Retard et insuffisance des produits
Devant une telle situation, les autorités nationales ont anticipé, avec la mise en place du Programme d’Assistance au Cheptel (PAC), suivant l’arrêté N° 0825 du 28 Septembre 2017/PM/DGLTEJO. « Cependant, force est de constater », déplore ROSA, « le retard dans la mise en œuvre de ce plan et l’insuffisance des produits, selon les éleveurs, les contraignant à une ruée vers la wilaya du Guidimakha où l’on assiste à une très forte concentration d’animaux, avec des effets désastreux sur l’écosystème. La rareté de l’aliment de bétail, dans les magasins du CSA et les boutiques Emel, s’est couplée au renchérissement du produit. Les éleveurs de la wilaya rapportent : «Le sac, qui coûtait 300 N-UM (3.000 anciennes ouguiyas) en temps normal, est monté, à la mi-Mars, à 650 N-UM puis à 850 N-UM, ces derniers temps ».
Entre la rareté du couvert végétal, celle des aliments de bétail et la cherté du produit, les éleveurs se sont adonnés à l’exploitation des pâturages aériens, abattant abusivement les arbres (notamment les « Techtaya » ou acacia Sénégal), pour nourrir leur cheptel.

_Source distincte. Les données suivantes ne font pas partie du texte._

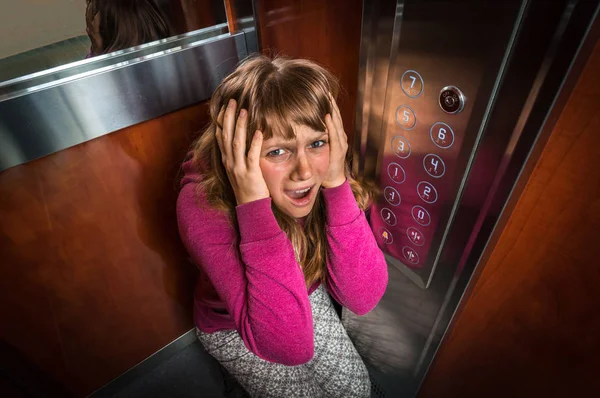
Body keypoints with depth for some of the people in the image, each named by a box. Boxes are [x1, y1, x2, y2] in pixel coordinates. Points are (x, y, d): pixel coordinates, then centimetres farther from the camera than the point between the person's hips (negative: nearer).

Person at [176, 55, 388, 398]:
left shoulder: (324, 176, -25)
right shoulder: (202, 205, -36)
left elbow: (363, 299, -29)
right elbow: (289, 344, -40)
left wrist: (337, 182, -40)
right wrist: (252, 203, -49)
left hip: (308, 300, 3)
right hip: (234, 328, -2)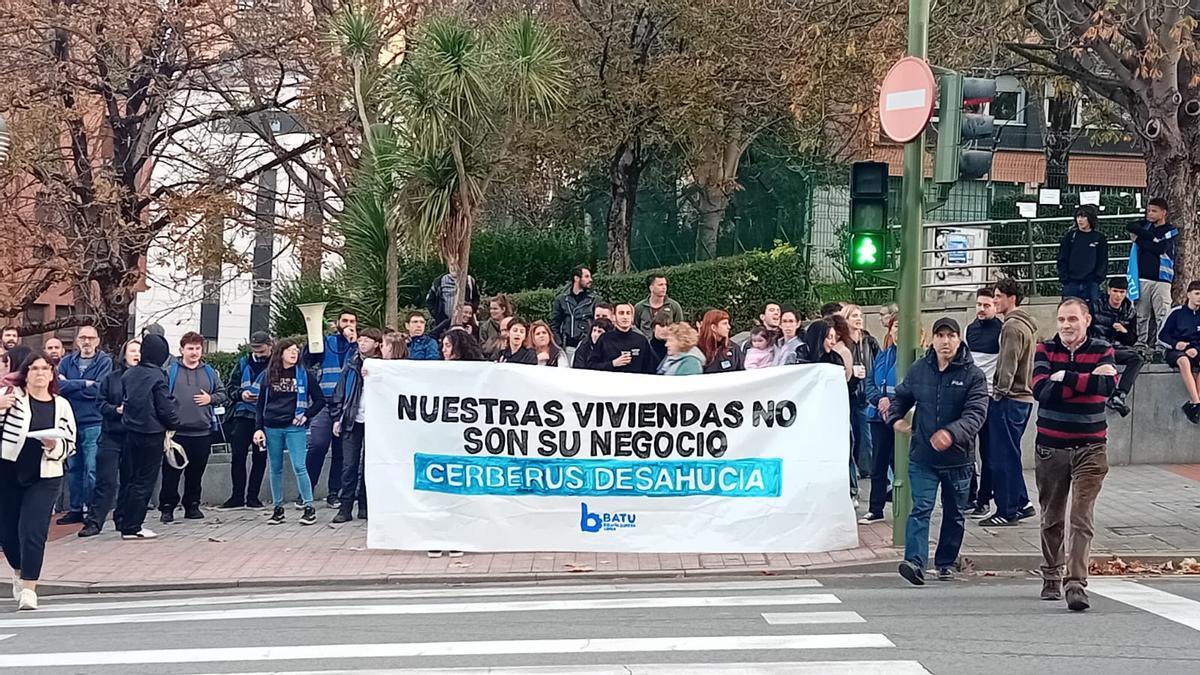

Cette coupe n’est pas sans risques et contribue à la déforestation de cette wilaya, principale zone d’accueil du cheptel national aujourd’hui en détresse. Le ROSA exhorte les autorités à accélérer et concrétiser la mise en œuvre rapide du plan national de réponse pour : assister les populations en crise d’urgence alimentaire et nutritionnelle, avec une attention particulière envers les couches les plus vulnérables, notamment les enfants en bas âge et les femmes enceintes et allaitantes ; protéger les moyens d’existence des populations pastorales et agro-pastorales sous pression, en mettant l’accent sur l’approvisionnement en aliments pour le bétail et les autres instruments de gestion de la vulnérabilité pastorale ; combler le déficit de pâturages, en disponibilisant l’aliment de bétail et en densifiant les points de vente ; réapprovisionner les magasins du CSA et les boutiques Emel en aliments de bétail ; multiplier les points d’eau pastorale, dans les zones non encore pourvues, afin de diminuer la pression des animaux sur des écosystèmes déjà fragiles, éviter le recours à la coupe abusive des « techtaya » et parer aux éventuels conflits que pourrait engendrer une telle concentration d’animaux dans une wilaya agricole. Enfin, ROSA exige le renforcement de la surveillance épidémiologique, dans les zones de concentration, afin de prévenir d’éventuelles maladies animales contagieuses.